Обе согласно кивнули: Ксения в институте иностранных языков (изучает немецкий). Надя — в производственно-художественном техникуме.

— Какие еще новости, девушки? Расскажите.

— А вам какие нужны? — засмеялась Наденька. — Не слышали, этой ночью на платформе в Очакове диверсанта поймали? Сигналил фонариком. «Юнкерсы» стали бомбить, но ни в вокзал, ни в составы не попали. Чего вам еще? В Москве все комиссионные магазины забиты коврами, платьями, часами, туфлями. Дешевка! Продают те, кому эвакуироваться. Но разве это сейчас интересно?

Как это водится между дачниками, мы узнали, кто каким поездом собирается завтра утром в Москву, и условились, что сойдемся к восьмичасовому. Обычно я ездил позже.

— Мы всегда садимся в четвертый вагон от конца, — сказала Ксения, прощаясь со мной у родника за мостиком. — Сегодня это мы случайно вскочили в первый попавшийся: некогда было разбирать.

Я поудобнее перехватил замусоленную авоську с продуктами и пошел через линию железной дороги. Жил я совсем в другой стороне Переделкина, недалеко от лесхоза.

II

Моя комната с объедками колбасы на письменном столе показалась мне особенно пустой и неуютной. Я открыл настежь окно и заснул не раздеваясь.

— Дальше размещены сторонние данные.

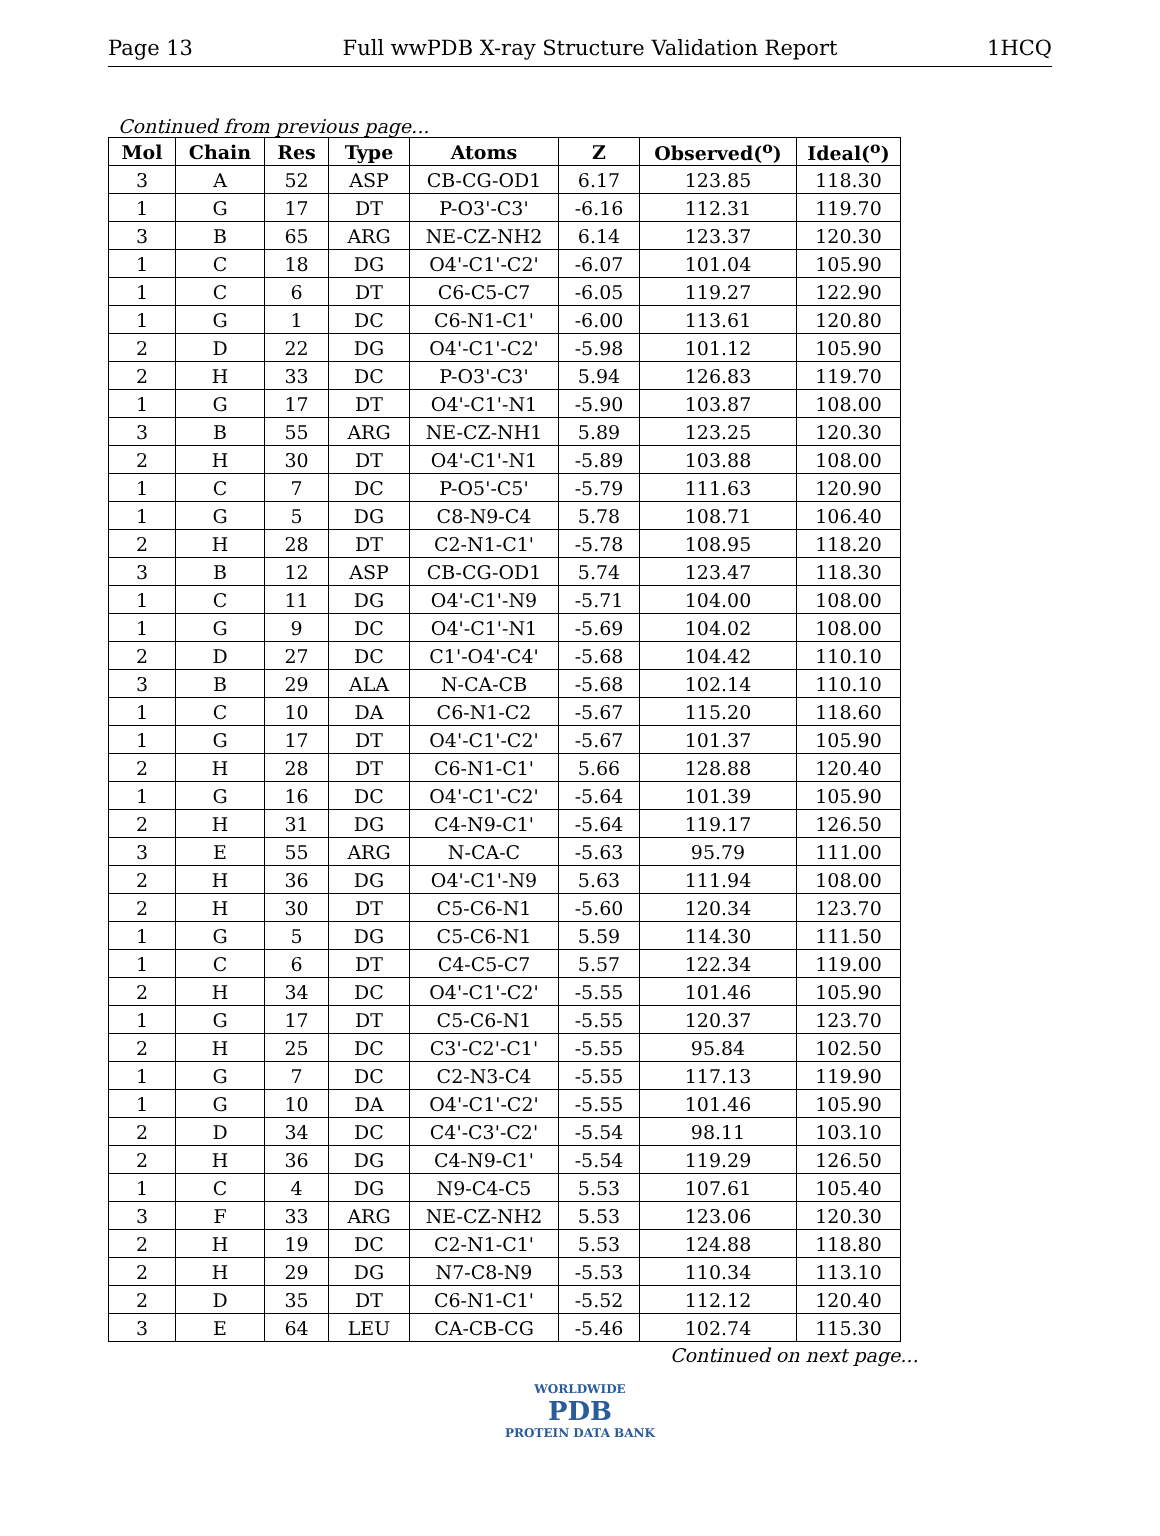Page 13 Full wwPDB X-ray Structure Validation Report 1HCQ
Continued from previous page...
| Mol | Chain | Res | Type | Atoms | Z | Observed(<sup>o</sup>) | Ideal(<sup>o</sup>) |
| --- | --- | --- | --- | --- | --- | --- | --- |
| 3 | A | 52 | ASP | CB-CG-OD1 | 6.17 | 123.85 | 118.30 |
| 1 | G | 17 | DT | P-O3'-C3' | -6.16 | 112.31 | 119.70 |
| 3 | B | 65 | ARG | NE-CZ-NH2 | 6.14 | 123.37 | 120.30 |
| 1 | C | 18 | DG | O4'-C1'-C2' | -6.07 | 101.04 | 105.90 |
| 1 | C | 6 | DT | C6-C5-C7 | -6.05 | 119.27 | 122.90 |
| 1 | G | 1 | DC | C6-N1-C1' | -6.00 | 113.61 | 120.80 |
| 2 | D | 22 | DG | O4'-C1'-C2' | -5.98 | 101.12 | 105.90 |
| 2 | H | 33 | DC | P-O3'-C3' | 5.94 | 126.83 | 119.70 |
| 1 | G | 17 | DT | O4'-C1'-N1 | -5.90 | 103.87 | 108.00 |
| 3 | B | 55 | ARG | NE-CZ-NH1 | 5.89 | 123.25 | 120.30 |
| 2 | H | 30 | DT | O4'-C1'-N1 | -5.89 | 103.88 | 108.00 |
| 1 | C | 7 | DC | P-O5'-C5' | -5.79 | 111.63 | 120.90 |
| 1 | G | 5 | DG | C8-N9-C4 | 5.78 | 108.71 | 106.40 |
| 2 | H | 28 | DT | C2-N1-C1' | -5.78 | 108.95 | 118.20 |
| 3 | B | 12 | ASP | CB-CG-OD1 | 5.74 | 123.47 | 118.30 |
| 1 | C | 11 | DG | O4'-C1'-N9 | -5.71 | 104.00 | 108.00 |
| 1 | G | 9 | DC | O4'-C1'-N1 | -5.69 | 104.02 | 108.00 |
| 2 | D | 27 | DC | C1'-O4'-C4' | -5.68 | 104.42 | 110.10 |
| 3 | B | 29 | ALA | N-CA-CB | -5.68 | 102.14 | 110.10 |
| 1 | C | 10 | DA | C6-N1-C2 | -5.67 | 115.20 | 118.60 |
| 1 | G | 17 | DT | O4'-C1'-C2' | -5.67 | 101.37 | 105.90 |
| 2 | H | 28 | DT | C6-N1-C1' | 5.66 | 128.88 | 120.40 |
| 1 | G | 16 | DC | O4'-C1'-C2' | -5.64 | 101.39 | 105.90 |
| 2 | H | 31 | DG | C4-N9-C1' | -5.64 | 119.17 | 126.50 |
| 3 | E | 55 | ARG | N-CA-C | -5.63 | 95.79 | 111.00 |
| 2 | H | 36 | DG | O4'-C1'-N9 | 5.63 | 111.94 | 108.00 |
| 2 | H | 30 | DT | C5-C6-N1 | -5.60 | 120.34 | 123.70 |
| 1 | G | 5 | DG | C5-C6-N1 | 5.59 | 114.30 | 111.50 |
| 1 | C | 6 | DT | C4-C5-C7 | 5.57 | 122.34 | 119.00 |
| 2 | H | 34 | DC | O4'-C1'-C2' | -5.55 | 101.46 | 105.90 |
| 1 | G | 17 | DT | C5-C6-N1 | -5.55 | 120.37 | 123.70 |
| 2 | H | 25 | DC | C3'-C2'-C1' | -5.55 | 95.84 | 102.50 |
| 1 | G | 7 | DC | C2-N3-C4 | -5.55 | 117.13 | 119.90 |
| 1 | G | 10 | DA | O4'-C1'-C2' | -5.55 | 101.46 | 105.90 |
| 2 | D | 34 | DC | C4'-C3'-C2' | -5.54 | 98.11 | 103.10 |
| 2 | H | 36 | DG | C4-N9-C1' | -5.54 | 119.29 | 126.50 |
| 1 | C | 4 | DG | N9-C4-C5 | 5.53 | 107.61 | 105.40 |
| 3 | F | 33 | ARG | NE-CZ-NH2 | 5.53 | 123.06 | 120.30 |
| 2 | H | 19 | DC | C2-N1-C1' | 5.53 | 124.88 | 118.80 |
| 2 | H | 29 | DG | N7-C8-N9 | -5.53 | 110.34 | 113.10 |
| 2 | D | 35 | DT | C6-N1-C1' | -5.52 | 112.12 | 120.40 |
| 3 | E | 64 | LEU | CA-CB-CG | -5.46 | 102.74 | 115.30 |
Continued on next page...
WORLDWIDE
PDB
PROTEIN DATA BANK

Утром я отсчитал от конца восьмичасового дачного состава четвертый вагон, вошел. Удивительно, я чувствовал душевный подъем. Что со мною? Однако сколько я ни щурился, подруг здесь не было.

«Идиот, — подумал я. — Девчонки просто посмеялись, а ты уж чего-то вообразил».

Все же в Москву на работу я стал ездить восьмичасовым: убедил себя, что раньше вставать очень полезно. В самом деле, горло щекочет хвойный настой сосен, в сырых росистых кустах слышны осторожный шорох, птичья возня, а мысли удивительно бодрые, чистые. Даже поселковые собаки по утрам лают добродушно.

Студенток-подруг я, правда, больше так и не увидел: было только начало августа, каникулы.

Вскоре мне с тремя сослуживцами опять пришлось дежурить на крыше своего научно-исследовательского института: бухгалтер спешно провожал в Астрахань семью и попросил его заменить. Орудия наши били не переставая, и в их красных вспышках снизу из ночной тьмы возникали громады зданий, деревья бульваров, заводские трубы, раскачивались их черные тени. Сотни голубоватых прожекторных лучей пересекали небо, словно лезвия рапир. Когда «юнкере» попадал в наш район и гудение моторов вырастало, нам казалось, что он висит именно над крышей нашего дома, и мы невольно прятались за трубу, словно она могла спасти от фугаса. Иногда по железу крыши начинали стучать осколки наших зенитных снарядов, и мы закрывали голову лопатами, а то залезали в слуховое чердачное окно. Время от времени в разных концах огромного города слышались глухие взрывы, выбивалось мутное багровое пламя: асы сбрасывали бомбы. Мы тревожно обменивались мнениями, что горит: Центральный универмаг или Манеж? Потом мы рассуждали о невинных жертвах и придумывали, какой смертью казнить Гитлера после войны.